___ Materials provided

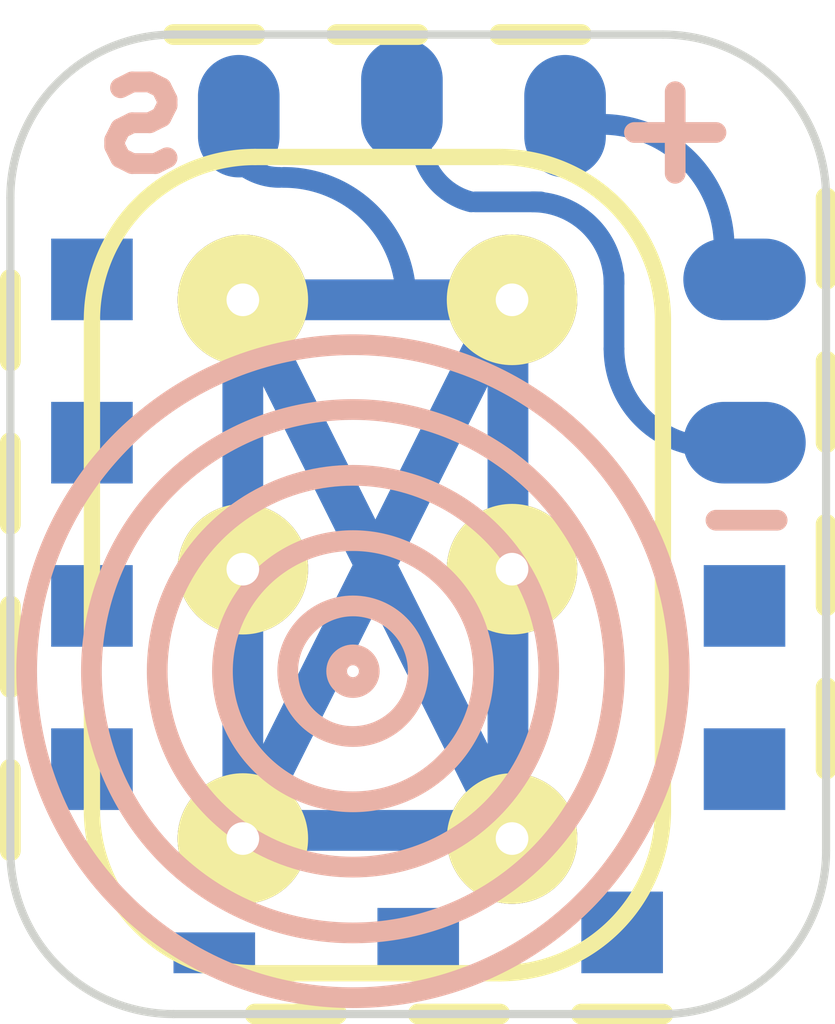
<source format=kicad_pcb>
(kicad_pcb (version 4) (host pcbnew "(2015-05-13 BZR 5653)-product")

  (general
    (links 0)
    (no_connects 0)
    (area 102.572999 41.275 113.427001 54.427001)
    (thickness 1.6)
    (drawings 16)
    (tracks 0)
    (zones 0)
    (modules 1)
    (nets 1)
  )

  (page User 210.007 148.006)
  (title_block
    (title "\"Tact-Tile\"")
    (date "Sat May 30 2015")
    (rev 1)
    (company "Copyright 2015 Anderson de Oliveira Antunes")
    (comment 2 "Copyrights: CC-BY-SA 4.0 Patents: Apache 2.0")
    (comment 3 "You must keep the attribution on the PCB and schematic and in the firmware files, as is.")
  )

  (layers
    (0 F.Cu signal)
    (31 B.Cu signal)
    (36 B.SilkS user)
    (37 F.SilkS user)
    (38 B.Mask user)
    (39 F.Mask user)
    (44 Edge.Cuts user)
  )

  (setup
    (last_trace_width 0.2)
    (trace_clearance 0.2)
    (zone_clearance 0.508)
    (zone_45_only no)
    (trace_min 0.16)
    (segment_width 0.2)
    (edge_width 0.1)
    (via_size 0.6)
    (via_drill 0.4)
    (via_min_size 0.4)
    (via_min_drill 0.3)
    (uvia_size 0.3)
    (uvia_drill 0.1)
    (uvias_allowed no)
    (uvia_min_size 0.2)
    (uvia_min_drill 0.1)
    (pcb_text_width 0.3)
    (pcb_text_size 1.5 1.5)
    (mod_edge_width 0.15)
    (mod_text_size 1 1)
    (mod_text_width 0.15)
    (pad_size 1.5 1.5)
    (pad_drill 0.6)
    (pad_to_mask_clearance 0)
    (aux_axis_origin 0 0)
    (visible_elements FFFFFFFF)
    (pcbplotparams
      (layerselection 0x010f0_80000001)
      (usegerberextensions false)
      (excludeedgelayer true)
      (linewidth 0.100000)
      (plotframeref false)
      (viasonmask false)
      (mode 1)
      (useauxorigin false)
      (hpglpennumber 1)
      (hpglpenspeed 20)
      (hpglpendiameter 15)
      (hpglpenoverlay 2)
      (psnegative false)
      (psa4output false)
      (plotreference true)
      (plotvalue true)
      (plotinvisibletext false)
      (padsonsilk false)
      (subtractmaskfromsilk true)
      (outputformat 1)
      (mirror false)
      (drillshape 0)
      (scaleselection 1)
      (outputdirectory gerb/))
  )

  (net 0 "")

  (net_class Default "This is the default net class."
    (clearance 0.2)
    (trace_width 0.2)
    (via_dia 0.6)
    (via_drill 0.4)
    (uvia_dia 0.3)
    (uvia_drill 0.1)
  )

  (net_class gn ""
    (clearance 0.3)
    (trace_width 0.6)
    (via_dia 0.6)
    (via_drill 0.4)
    (uvia_dia 0.3)
    (uvia_drill 0.1)
  )

  (module etc:BrailleCell (layer F.Cu) (tedit 556A3864) (tstamp 55688B13)
    (at 99.5 66.1)
    (fp_text reference REF** (at -1.75 0.25) (layer F.SilkS) hide
      (effects (font (size 1 1) (thickness 0.15)))
    )
    (fp_text value BrailleCell (at 0 -1.4) (layer F.Fab) hide
      (effects (font (size 1 1) (thickness 0.15)))
    )
    (fp_line (start -1 -2) (end -2 -2) (layer F.SilkS) (width 0.254))
    (fp_line (start 1 -2) (end 0 -2) (layer F.SilkS) (width 0.254))
    (fp_line (start 3 -2) (end 2 -2) (layer F.SilkS) (width 0.254))
    (fp_line (start 6 1) (end 6 0) (layer F.SilkS) (width 0.254))
    (fp_line (start 6 3) (end 6 2) (layer F.SilkS) (width 0.254))
    (fp_line (start 6 5) (end 6 4) (layer F.SilkS) (width 0.254))
    (fp_line (start 6 7) (end 6 6) (layer F.SilkS) (width 0.254))
    (fp_line (start 3 10) (end 4 10) (layer F.SilkS) (width 0.254))
    (fp_line (start 1 10) (end 2 10) (layer F.SilkS) (width 0.254))
    (fp_line (start -1 10) (end 0 10) (layer F.SilkS) (width 0.254))
    (fp_line (start -4 7) (end -4 8) (layer F.SilkS) (width 0.254))
    (fp_line (start -4 5) (end -4 6) (layer F.SilkS) (width 0.254))
    (fp_line (start -4 3) (end -4 4) (layer F.SilkS) (width 0.254))
    (fp_line (start -4 1) (end -4 2) (layer F.SilkS) (width 0.254))
    (fp_circle (center 0.2 5.8) (end 0.4 5.8) (layer B.SilkS) (width 0.254))
    (fp_circle (center 0.2 5.8) (end 1 5.8) (layer B.SilkS) (width 0.254))
    (fp_circle (center 0.2 5.8) (end 1.8 5.8) (layer B.SilkS) (width 0.254))
    (fp_circle (center 0.2 5.8) (end 2.6 5.8) (layer B.SilkS) (width 0.254))
    (fp_circle (center 0.2 5.8) (end 4.2 5.8) (layer B.SilkS) (width 0.254))
    (fp_circle (center 0.2 5.8) (end 3.4 6) (layer B.SilkS) (width 0.254))
    (fp_text user s (at -2.4 -1.1) (layer B.SilkS)
      (effects (font (size 1.5 1.5) (thickness 0.254)) (justify mirror))
    )
    (fp_line (start 4.65 3.95) (end 5.4 3.95) (layer B.SilkS) (width 0.254))
    (fp_line (start 4.65 -0.8) (end 3.65 -0.8) (layer B.SilkS) (width 0.254))
    (fp_line (start 4.15 -1.3) (end 4.15 -0.3) (layer B.SilkS) (width 0.254))
    (fp_line (start 3.4 0.95) (end 3.4 1.85) (layer B.Cu) (width 0.254))
    (fp_arc (start 2.4 1.05) (end 2.4 0.05) (angle 90) (layer B.Cu) (width 0.254))
    (fp_line (start 1.7 0.05) (end 2.5 0.05) (layer B.Cu) (width 0.254))
    (fp_arc (start 1.85 -0.75) (end 1.65 0.05) (angle 85) (layer B.Cu) (width 0.254))
    (fp_arc (start 4.6 1.85) (end 4.6 3.05) (angle 90) (layer B.Cu) (width 0.254))
    (fp_arc (start -0.7 -1) (end -0.7 -0.25) (angle 90) (layer B.Cu) (width 0.254))
    (fp_arc (start -0.65 1.25) (end -0.65 -0.25) (angle 90) (layer B.Cu) (width 0.254))
    (fp_arc (start 3.25 0.6) (end 3.25 -0.9) (angle 90) (layer B.Cu) (width 0.254))
    (fp_line (start 2.1 7.75) (end -1.15 1.25) (layer B.Cu) (width 0.5))
    (fp_line (start 2.1 1.25) (end 2.1 7.75) (layer B.Cu) (width 0.5))
    (fp_line (start 2.1 7.75) (end -1.15 7.75) (layer B.Cu) (width 0.5))
    (fp_line (start -1.15 7.75) (end -1.15 1.25) (layer B.Cu) (width 0.5))
    (fp_line (start -1.15 1.25) (end 2.1 1.25) (layer B.Cu) (width 0.5))
    (fp_line (start 2.1 1.25) (end -1.15 7.75) (layer B.Cu) (width 0.5))
    (pad "" thru_hole circle (at 2.15 7.85) (size 1.6 1.6) (drill 0.4) (layers *.Cu *.Mask F.SilkS))
    (pad "" thru_hole circle (at -1.15 7.85) (size 1.6 1.6) (drill 0.4) (layers *.Cu *.Mask F.SilkS))
    (pad "" thru_hole circle (at -1.15 4.55) (size 1.6 1.6) (drill 0.4) (layers *.Cu *.Mask F.SilkS))
    (pad "" thru_hole circle (at 2.15 4.55) (size 1.6 1.6) (drill 0.4) (layers *.Cu *.Mask F.SilkS))
    (pad "" thru_hole circle (at 2.15 1.25) (size 1.6 1.6) (drill 0.4) (layers *.Cu *.Mask F.SilkS))
    (pad "" thru_hole circle (at -1.15 1.25) (size 1.6 1.6) (drill 0.4) (layers *.Cu *.Mask F.SilkS))
    (pad "" smd oval (at 5 1) (size 1.5 1) (layers B.Cu B.Mask))
    (pad "" smd oval (at 5 3) (size 1.5 1) (layers B.Cu B.Mask))
    (pad 1 smd oval (at -1.2 -1) (size 1 1.5) (layers B.Cu B.Mask))
    (pad 2 smd oval (at 0.8 -1.2) (size 1 1.5) (layers B.Cu B.Mask))
    (pad 3 smd oval (at 2.8 -1) (size 1 1.5) (layers B.Cu B.Mask))
    (pad "" smd rect (at 5 5) (size 1 1) (layers B.Cu B.Mask))
    (pad "" smd rect (at 5 7) (size 1 1) (layers B.Cu B.Mask))
    (pad "" smd rect (at 3.5 9) (size 1 1) (layers B.Cu B.Mask))
    (pad "" smd rect (at 1 9.1) (size 1 0.8) (layers B.Cu B.Mask))
    (pad "" smd rect (at -1.5 9.25) (size 1 0.5) (layers B.Cu B.Mask))
    (pad "" smd rect (at -3 7) (size 1 1) (layers B.Cu B.Mask))
    (pad "" smd rect (at -3 5) (size 1 1) (layers B.Cu B.Mask))
    (pad "" smd rect (at -3 3) (size 1 1) (layers B.Cu B.Mask))
    (pad "" smd rect (at -3 1) (size 1 1) (layers B.Cu B.Mask))
  )

  (gr_line (start 101.5 65.6) (end 98.5 65.6) (angle 90) (layer F.SilkS) (width 0.2))
  (gr_line (start 103.5 73.6) (end 103.5 67.6) (angle 90) (layer F.SilkS) (width 0.2))
  (gr_line (start 98.5 75.6) (end 101.5 75.6) (angle 90) (layer F.SilkS) (width 0.2))
  (gr_line (start 96.5 67.6) (end 96.5 73.6) (angle 90) (layer F.SilkS) (width 0.2))
  (gr_arc (start 98.5 73.6) (end 98.5 75.6) (angle 90) (layer F.SilkS) (width 0.2))
  (gr_arc (start 101.5 73.6) (end 103.5 73.6) (angle 90) (layer F.SilkS) (width 0.2))
  (gr_arc (start 101.5 67.6) (end 101.5 65.6) (angle 90) (layer F.SilkS) (width 0.2))
  (gr_arc (start 98.5 67.6) (end 96.5 67.6) (angle 90) (layer F.SilkS) (width 0.2))
  (gr_line (start 95.5 66.1) (end 95.5 74.1) (angle 90) (layer Edge.Cuts) (width 0.1))
  (gr_line (start 103.5 64.1) (end 97.5 64.1) (angle 90) (layer Edge.Cuts) (width 0.1))
  (gr_line (start 105.5 74.1) (end 105.5 66.1) (angle 90) (layer Edge.Cuts) (width 0.1))
  (gr_line (start 97.5 76.1) (end 103.5 76.1) (angle 90) (layer Edge.Cuts) (width 0.1))
  (gr_arc (start 97.5 74.1) (end 97.5 76.1) (angle 90) (layer Edge.Cuts) (width 0.1))
  (gr_arc (start 103.5 74.1) (end 105.5 74.1) (angle 90) (layer Edge.Cuts) (width 0.1))
  (gr_arc (start 103.5 66.1) (end 103.5 64.1) (angle 90) (layer Edge.Cuts) (width 0.1))
  (gr_arc (start 97.5 66.1) (end 95.5 66.1) (angle 90) (layer Edge.Cuts) (width 0.1))

)

</source>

______

*Work request:* For the material above, the answer must be only the number of lines holding the word "mirror".

*Solution:* 2